A consent form is attached to the notice with five boxes to be ticked, through which visitors can let the trustees of the church know what type of information they would like to informed of, such as that relating to activities and groups. There are six boxes on the back page through which new visitors can inform the trustees of their wishes regarding consent to use images and means of communication to keep in touch. A further four boxes are for church members only, allowing them to state exactly what forms of identification they would like the church to hold on them.
It may seem over the top, but I am glad there is a strong desire to behave appropriately and respectfully with people’s personal data. This goes a long way is developing a relationship based on trust.
I remember being at a small poetry event and being encouraged to write my email address on the mailing list. I didn’t want to be rude and so duly handed over my digital contact details, but promptly unsubscribed as soon as the first email hit my inbox.
The GDPR deadline has brought data protection and privacy to the forefront of the public consciousness. Organisations are relinquishing the power they have historically held over individuals’ data and more of that power is now in the hands of the data subjects.
The church’s privacy notice may have been over-cautious with its statement requesting consent for use of images as I did not see any video recording taking place during the service. However, it was very heartening to see that the church wanted to know what my wishes were and respect them before I had even taken a pew. This hasn’t always been the case.

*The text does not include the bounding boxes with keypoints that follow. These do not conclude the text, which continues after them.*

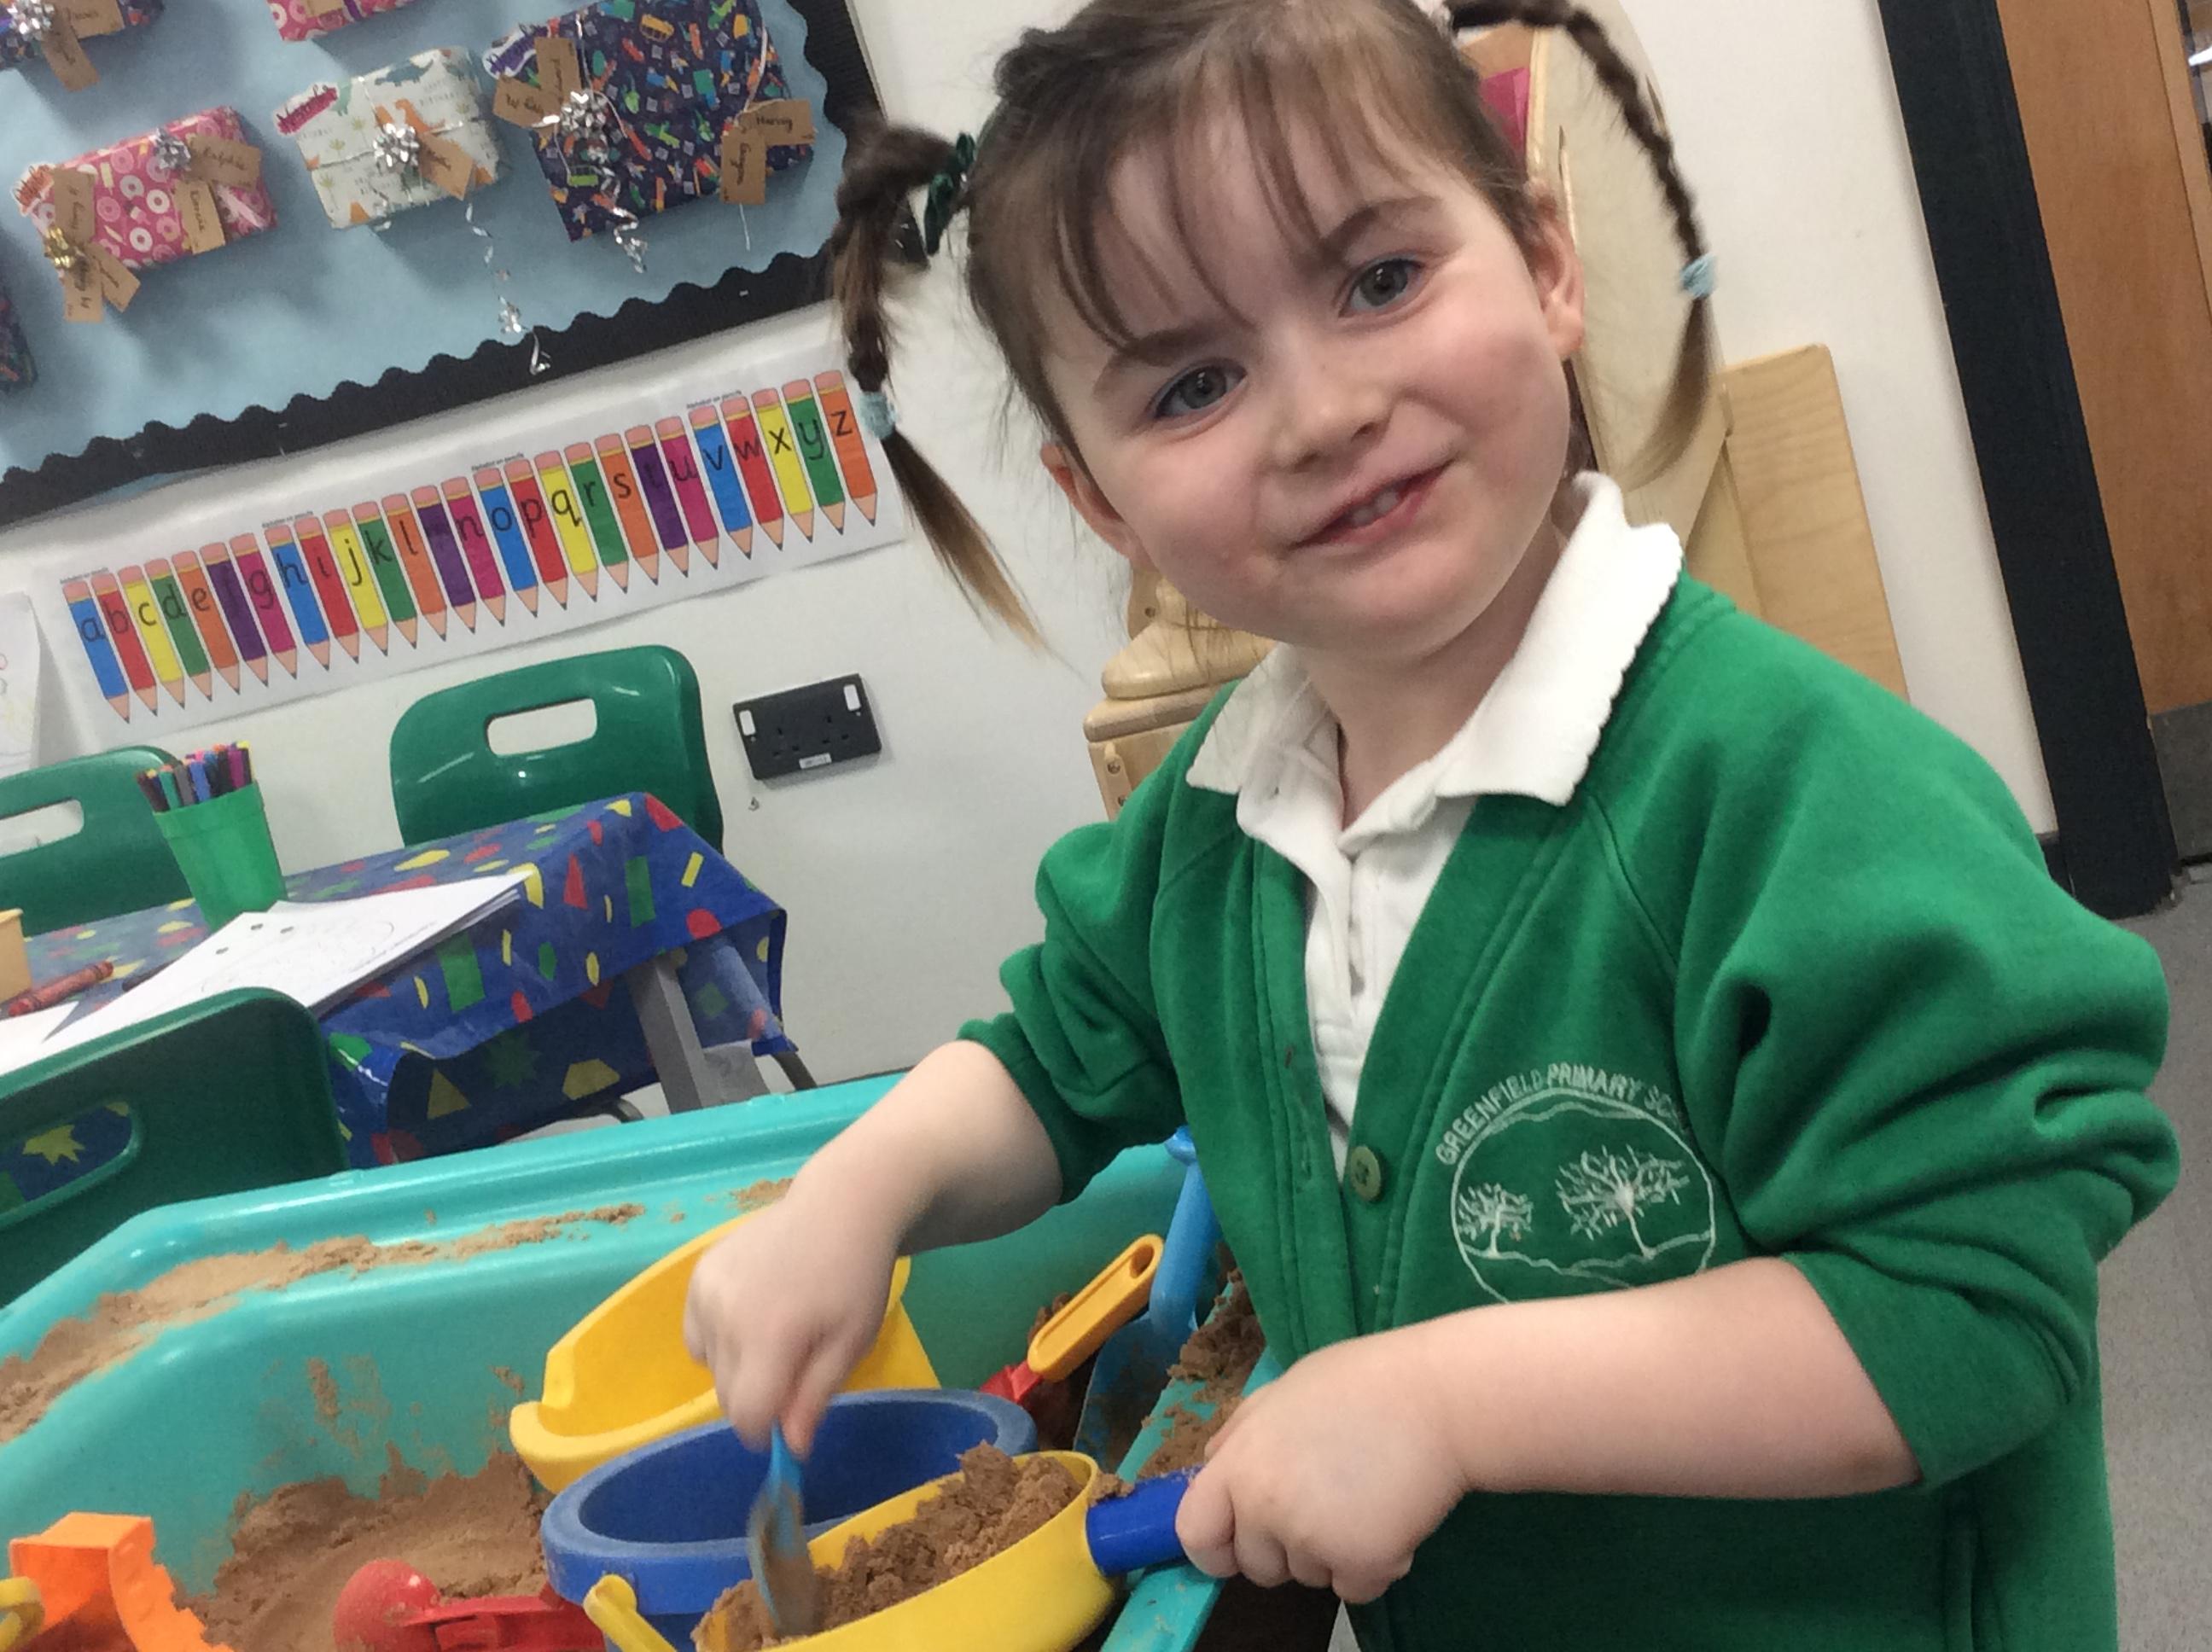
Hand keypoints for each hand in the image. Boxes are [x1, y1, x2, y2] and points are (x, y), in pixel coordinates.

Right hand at [681, 1185, 900, 1453]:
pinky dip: (719, 1338)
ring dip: (738, 1367)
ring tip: (776, 1331)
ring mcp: (706, 1290)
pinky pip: (697, 1333)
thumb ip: (814, 1398)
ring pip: (709, 1366)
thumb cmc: (856, 1278)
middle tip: (795, 1364)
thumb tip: (792, 1450)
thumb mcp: (851, 1344)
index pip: (746, 1415)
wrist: (840, 1206)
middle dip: (758, 1396)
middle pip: (726, 1394)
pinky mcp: (698, 1273)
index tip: (790, 1416)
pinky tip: (752, 1312)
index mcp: (770, 1335)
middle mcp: (727, 1314)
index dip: (767, 1429)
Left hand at [1174, 1331, 1466, 1603]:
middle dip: (1286, 1548)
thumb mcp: (1283, 1393)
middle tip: (1328, 1500)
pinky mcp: (1360, 1562)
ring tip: (1366, 1494)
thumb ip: (1243, 1435)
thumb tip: (1214, 1469)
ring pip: (1308, 1577)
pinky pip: (1355, 1589)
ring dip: (1333, 1553)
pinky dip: (1374, 1566)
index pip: (1195, 1532)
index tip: (1238, 1545)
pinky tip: (1392, 1517)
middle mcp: (1264, 1507)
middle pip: (1256, 1565)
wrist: (1439, 1397)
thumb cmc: (1363, 1384)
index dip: (1215, 1546)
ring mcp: (1311, 1539)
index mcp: (1239, 1463)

There is a different air and atmosphere around. People are tweeting about their quiet inboxes, while some US websites have gone deathly silent to users in the EU – one way to avoid complying with GDPR and eliminate the prospect of any sort of fine is to block websites to European traffic. Though it is inside (or outside) the letter of the new regulation, I really don’t feel it is within the spirit.
With the dust settling we will soon see the other effects of GDPR. There could be a spike in subject access requests? Have brands seen their customer databases shrink due to low opt-in rates? Will those brands see more engagement from the remaining customers in their databases? Will some US-based websites continue to block access to European users? We will see.
For me, I'm seeing a positive effect on the ground of GDPR coming into force. And one little church on the edge of London has set the bar high for organisations and brands in this age of GDPR.